** WORK REQUEST **
If a line below includes the string "customized", copy it.

(Items from a data source)
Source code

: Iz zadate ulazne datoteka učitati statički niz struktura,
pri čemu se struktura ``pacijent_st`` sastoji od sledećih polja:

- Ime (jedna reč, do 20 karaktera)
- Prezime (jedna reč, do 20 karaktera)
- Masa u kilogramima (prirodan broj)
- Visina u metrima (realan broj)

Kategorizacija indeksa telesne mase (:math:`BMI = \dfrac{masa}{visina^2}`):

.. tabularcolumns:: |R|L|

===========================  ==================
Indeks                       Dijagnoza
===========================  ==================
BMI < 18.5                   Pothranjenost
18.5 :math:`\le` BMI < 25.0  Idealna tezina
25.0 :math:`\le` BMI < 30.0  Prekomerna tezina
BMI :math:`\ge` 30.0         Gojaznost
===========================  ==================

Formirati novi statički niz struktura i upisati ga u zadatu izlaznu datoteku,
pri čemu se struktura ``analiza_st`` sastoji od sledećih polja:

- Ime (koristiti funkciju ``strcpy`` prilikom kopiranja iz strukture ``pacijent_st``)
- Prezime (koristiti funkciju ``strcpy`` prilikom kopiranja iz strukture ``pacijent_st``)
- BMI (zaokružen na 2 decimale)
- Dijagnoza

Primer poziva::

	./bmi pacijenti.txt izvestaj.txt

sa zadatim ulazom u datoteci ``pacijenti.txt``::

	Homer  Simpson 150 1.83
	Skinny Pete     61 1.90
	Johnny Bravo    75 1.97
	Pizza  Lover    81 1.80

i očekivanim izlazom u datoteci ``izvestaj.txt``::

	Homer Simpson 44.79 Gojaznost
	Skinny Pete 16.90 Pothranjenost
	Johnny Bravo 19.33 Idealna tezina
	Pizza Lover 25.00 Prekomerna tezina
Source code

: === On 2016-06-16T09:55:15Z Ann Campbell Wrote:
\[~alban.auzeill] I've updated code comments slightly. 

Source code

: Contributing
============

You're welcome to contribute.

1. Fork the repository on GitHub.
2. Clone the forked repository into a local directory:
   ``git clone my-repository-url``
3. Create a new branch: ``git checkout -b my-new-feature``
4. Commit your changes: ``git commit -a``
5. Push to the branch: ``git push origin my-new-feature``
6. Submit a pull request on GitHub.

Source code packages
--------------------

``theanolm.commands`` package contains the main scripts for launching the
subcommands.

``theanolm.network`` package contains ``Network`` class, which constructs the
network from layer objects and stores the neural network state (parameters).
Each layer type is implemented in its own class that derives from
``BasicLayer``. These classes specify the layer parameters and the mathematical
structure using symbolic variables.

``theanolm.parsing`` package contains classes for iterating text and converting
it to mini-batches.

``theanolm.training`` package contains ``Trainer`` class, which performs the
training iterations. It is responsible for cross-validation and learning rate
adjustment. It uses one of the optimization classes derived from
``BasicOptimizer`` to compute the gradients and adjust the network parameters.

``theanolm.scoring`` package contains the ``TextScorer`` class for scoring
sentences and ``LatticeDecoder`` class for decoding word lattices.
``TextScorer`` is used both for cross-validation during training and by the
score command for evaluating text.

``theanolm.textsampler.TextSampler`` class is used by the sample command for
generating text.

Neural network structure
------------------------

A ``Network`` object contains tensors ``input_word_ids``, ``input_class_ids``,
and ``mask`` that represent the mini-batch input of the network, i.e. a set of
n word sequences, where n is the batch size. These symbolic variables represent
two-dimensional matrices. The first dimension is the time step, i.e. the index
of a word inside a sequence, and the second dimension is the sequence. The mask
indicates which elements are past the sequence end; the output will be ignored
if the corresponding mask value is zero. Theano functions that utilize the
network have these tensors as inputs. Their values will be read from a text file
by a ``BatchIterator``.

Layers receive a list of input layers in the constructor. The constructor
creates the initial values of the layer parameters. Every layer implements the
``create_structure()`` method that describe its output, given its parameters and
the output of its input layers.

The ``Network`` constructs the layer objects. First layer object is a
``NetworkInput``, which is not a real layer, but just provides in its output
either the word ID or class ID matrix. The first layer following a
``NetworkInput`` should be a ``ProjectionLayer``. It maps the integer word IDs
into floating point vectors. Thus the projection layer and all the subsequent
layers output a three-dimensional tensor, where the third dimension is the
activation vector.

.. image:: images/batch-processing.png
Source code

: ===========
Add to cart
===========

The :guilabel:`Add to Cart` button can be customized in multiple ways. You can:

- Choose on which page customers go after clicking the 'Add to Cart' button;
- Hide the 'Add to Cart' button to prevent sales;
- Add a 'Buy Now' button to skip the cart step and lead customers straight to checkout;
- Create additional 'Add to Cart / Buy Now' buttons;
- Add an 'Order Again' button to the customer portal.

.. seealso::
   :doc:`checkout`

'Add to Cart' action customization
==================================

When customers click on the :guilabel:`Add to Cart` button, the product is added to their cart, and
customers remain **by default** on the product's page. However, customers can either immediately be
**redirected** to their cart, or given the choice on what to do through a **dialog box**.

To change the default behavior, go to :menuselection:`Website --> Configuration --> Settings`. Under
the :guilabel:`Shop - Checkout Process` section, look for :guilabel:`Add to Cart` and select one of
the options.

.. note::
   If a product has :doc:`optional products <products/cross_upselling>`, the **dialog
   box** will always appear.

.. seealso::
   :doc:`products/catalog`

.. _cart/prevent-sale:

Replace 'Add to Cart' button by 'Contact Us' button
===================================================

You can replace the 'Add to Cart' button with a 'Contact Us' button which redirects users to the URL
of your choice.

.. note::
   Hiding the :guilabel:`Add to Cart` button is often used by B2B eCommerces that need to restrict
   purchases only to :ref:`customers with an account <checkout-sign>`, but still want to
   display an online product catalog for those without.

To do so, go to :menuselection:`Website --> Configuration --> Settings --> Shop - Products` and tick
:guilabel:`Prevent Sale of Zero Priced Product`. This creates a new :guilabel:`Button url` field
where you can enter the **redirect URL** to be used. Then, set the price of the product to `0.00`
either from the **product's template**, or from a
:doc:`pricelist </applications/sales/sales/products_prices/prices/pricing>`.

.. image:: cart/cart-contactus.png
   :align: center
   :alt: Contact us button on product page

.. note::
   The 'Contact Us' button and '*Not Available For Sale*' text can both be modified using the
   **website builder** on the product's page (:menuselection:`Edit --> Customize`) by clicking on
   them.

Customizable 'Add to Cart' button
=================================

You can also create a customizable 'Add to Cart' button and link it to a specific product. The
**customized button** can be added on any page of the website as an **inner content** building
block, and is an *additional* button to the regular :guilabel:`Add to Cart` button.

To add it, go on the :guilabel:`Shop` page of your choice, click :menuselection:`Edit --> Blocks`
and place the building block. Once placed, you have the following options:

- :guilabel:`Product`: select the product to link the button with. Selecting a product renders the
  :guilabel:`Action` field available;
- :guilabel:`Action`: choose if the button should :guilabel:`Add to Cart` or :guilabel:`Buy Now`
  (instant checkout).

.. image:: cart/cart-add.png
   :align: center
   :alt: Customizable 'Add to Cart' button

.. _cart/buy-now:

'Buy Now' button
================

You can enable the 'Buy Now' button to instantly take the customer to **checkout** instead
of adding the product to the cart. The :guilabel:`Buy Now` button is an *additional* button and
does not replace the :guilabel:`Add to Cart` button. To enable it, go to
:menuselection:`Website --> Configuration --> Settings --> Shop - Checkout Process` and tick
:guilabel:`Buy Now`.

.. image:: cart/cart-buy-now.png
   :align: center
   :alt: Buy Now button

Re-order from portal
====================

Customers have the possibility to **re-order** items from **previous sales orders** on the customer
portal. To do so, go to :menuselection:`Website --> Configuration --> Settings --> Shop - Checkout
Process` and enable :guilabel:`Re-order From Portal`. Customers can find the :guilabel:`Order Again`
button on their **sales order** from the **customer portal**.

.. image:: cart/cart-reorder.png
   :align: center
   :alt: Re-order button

** FINISHED EXERCISE **
The :guilabel:`Add to Cart` button can be customized in multiple ways. You can:
**customized button** can be added on any page of the website as an **inner content** building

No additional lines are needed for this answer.